You don't read. Get your girlfriend (or a hooker), get some Viagra and go at it.
It's not exactly rocket science.
The sex part is easy.
The above statements are fine if all you care about is your own gratification. And some here do care only about that. But
this is NOT great or even memorable in bed.
Men climax from physical stimulation under normal circumstances. Meaning unless a guy has some weird hangup he is going to be able to climax with penetration, and/or blow job, and/or hand job, and/or may even climax just from dry humping or heavy petting or less. Maybe he only needs to see something visually arousing...That's all physical stimulation. Men are pretty simple that way.
Add to this that it's very easy for women to figure men out physically. Look hot, get close, be suggestive, kiss a little bit, touch the external equipment, and bingo, the man is really to go. Maybe only one of the things on that list is sufficient. Interest indicator gets erect. Brilliant.

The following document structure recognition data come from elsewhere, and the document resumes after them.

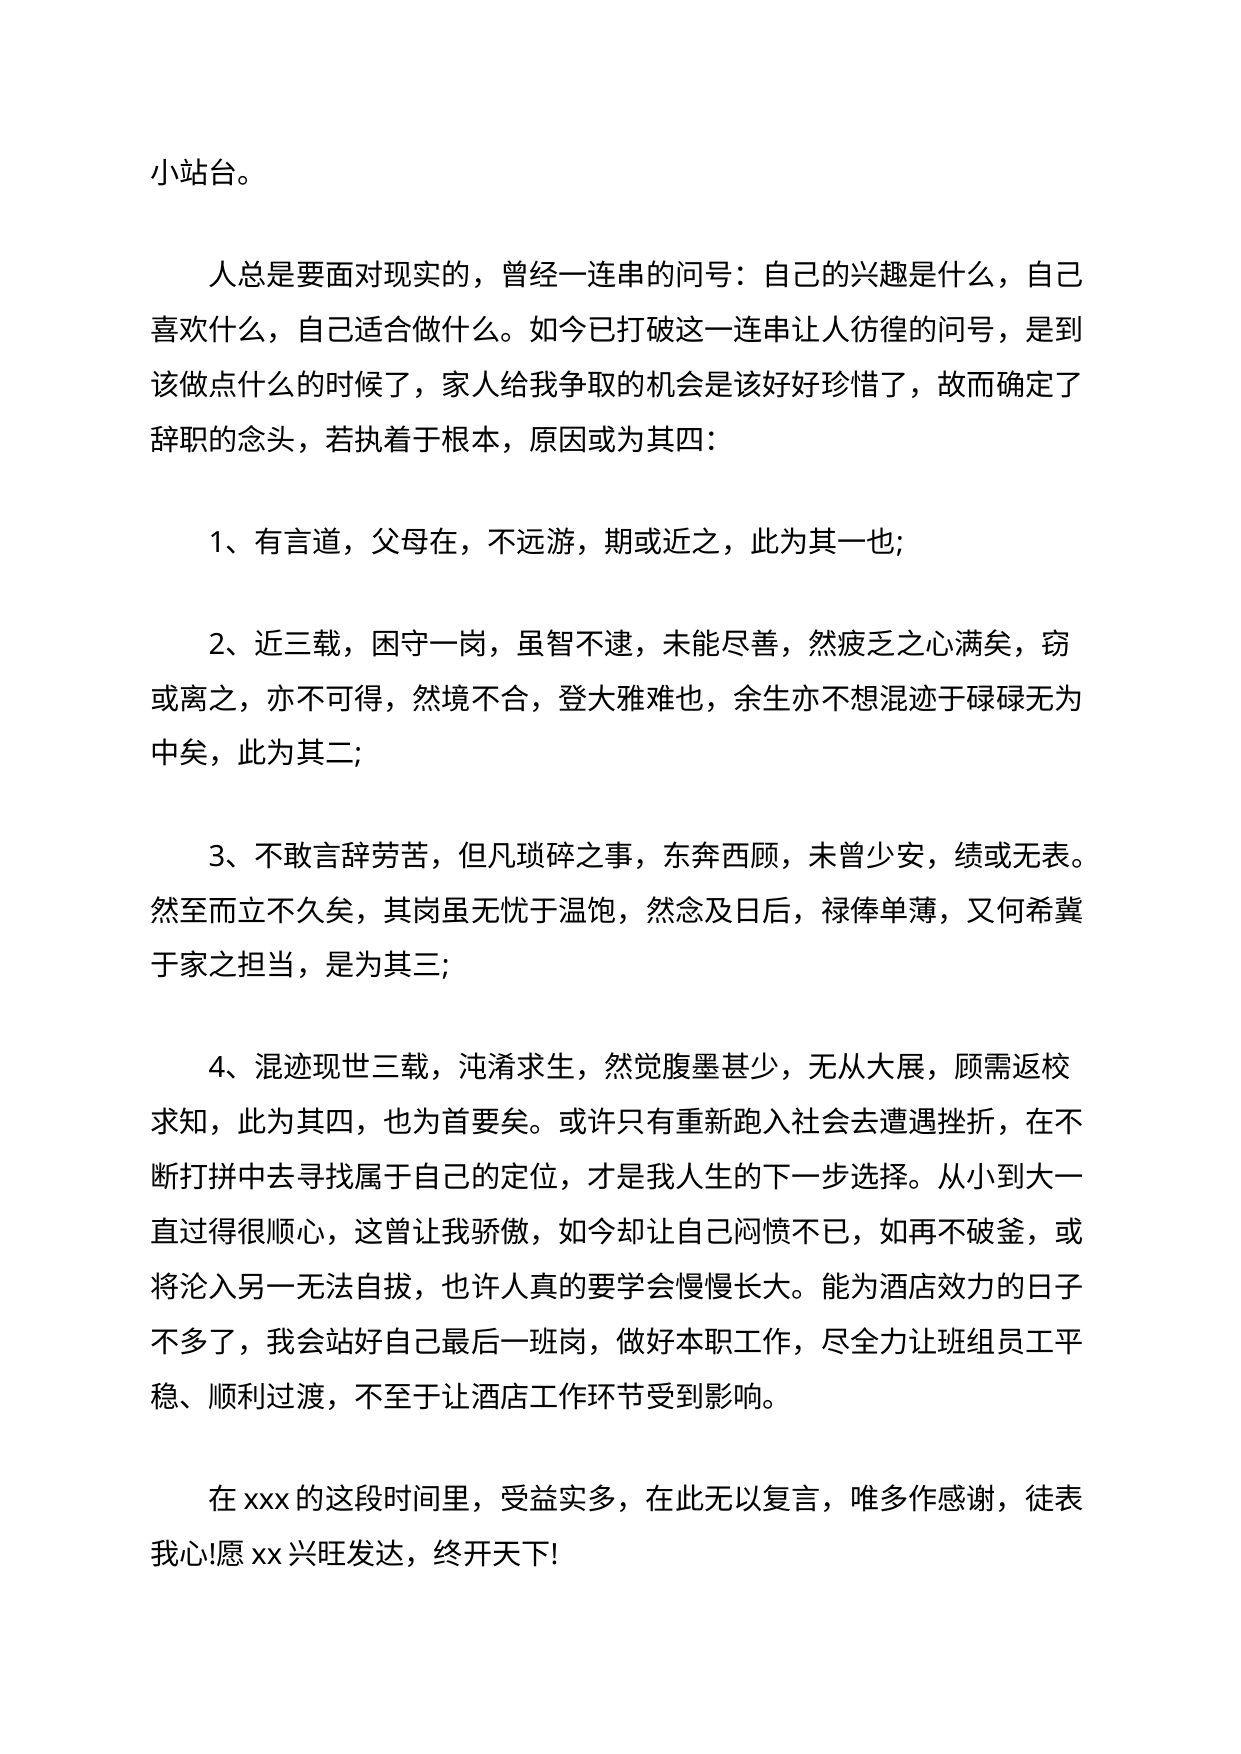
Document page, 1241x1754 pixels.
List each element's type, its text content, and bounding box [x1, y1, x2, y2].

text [150, 150, 1090, 192]
text 1、有言道，父母在，不远游，期或近之，此为其一也; [150, 518, 1090, 561]
text 2、近三载，困守一岗，虽智不逮，未能尽善，然疲乏之心满矣，窃或离之，亦不可得，然境不合，登大雅难也，余生亦不想混迹于碌碌无为中矣，此为其二; [150, 620, 1090, 772]
text 3、不敢言辞劳苦，但凡琐碎之事，东奔西顾，未曾少安，绩或无表。然至而立不久矣，其岗虽无忧于温饱，然念及日后，禄俸单薄，又何希冀于家之担当，是为其三; [150, 832, 1090, 984]
text 人总是要面对现实的，曾经一连串的问号：自己的兴趣是什么，自己喜欢什么，自己适合做什么。如今已打破这一连串让人彷徨的问号，是到该做点什么的时候了，家人给我争取的机会是该好好珍惜了，故而确定了辞职的念头，若执着于根本，原因或为其四： [150, 252, 1090, 459]
text 4、混迹现世三载，沌淆求生，然觉腹墨甚少，无从大展，顾需返校求知，此为其四，也为首要矣。或许只有重新跑入社会去遭遇挫折，在不断打拼中去寻找属于自己的定位，才是我人生的下一步选择。从小到大一直过得很顺心，这曾让我骄傲，如今却让自己闷愤不已，如再不破釜，或将沦入另一无法自拔，也许人真的要学会慢慢长大。能为酒店效力的日子不多了，我会站好自己最后一班岗，做好本职工作，尽全力让班组员工平稳、顺利过渡，不至于让酒店工作环节受到影响。 [150, 1044, 1090, 1416]
text 在xxx的这段时间里，受益实多，在此无以复言，唯多作感谢，徒表我心!愿xx兴旺发达，终开天下! [150, 1475, 1090, 1573]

Women need emotional as well as physical stimulation in many cases to climax under normal circumstances. There are some women who have never experienced orgasm, some who have only experienced climax digitally, some only by themselves, some with a vibrator, some with penetration vaginally, some with penetration anally, some are all the above, others are none of the above and some are some combination of the above. Women don't have to climax to reproduce. Men do.
Women are much harder for men to figure out than men are for women. Partly because WOMEN haven't figured themselves out in many cases. Women climax for the pleasure of it IF they know how. What the hell is a G-spot? Where the hell is it? It's up in there somewhere...What is climax supposed to feel like, etc. Then on top of all this trying to figure out how to work equipment that you can't readily access and examine...you have the psychological aspect of being insecure and self-conscious which creates emotional barricades to intimacy and can absolutely block a woman from being able to let go, enjoy the moment, and allow herself to climax.
Confounding things that much more is that while most men work the same way (meaning once you've learned how to work one, you pretty much have got the instruction manual down)...women have much more variability. What works with one woman might not work with another. Her g-spot is in a different place, the angle a guy has learned for one woman may not do it for another woman, some women climax easily, some not at all, and everything in between.
This is why communication is so important.
There are things women learn to do (fake climax, tell the man how awesome he is, etc.) that happens ALOT because no woman with any decency is going to tell you you were terrible in the sack...but they will vote with their feet and never fvck the guy again if they know what satisfying sex is supposed to be.
This is why you cannot believe what women SAY to you in bed. They are going to tell a man what he wants to hear because they don't want to be rude, make him angry or deal with the fallout.If she is DTF again you were good enough to have another roll in the hay.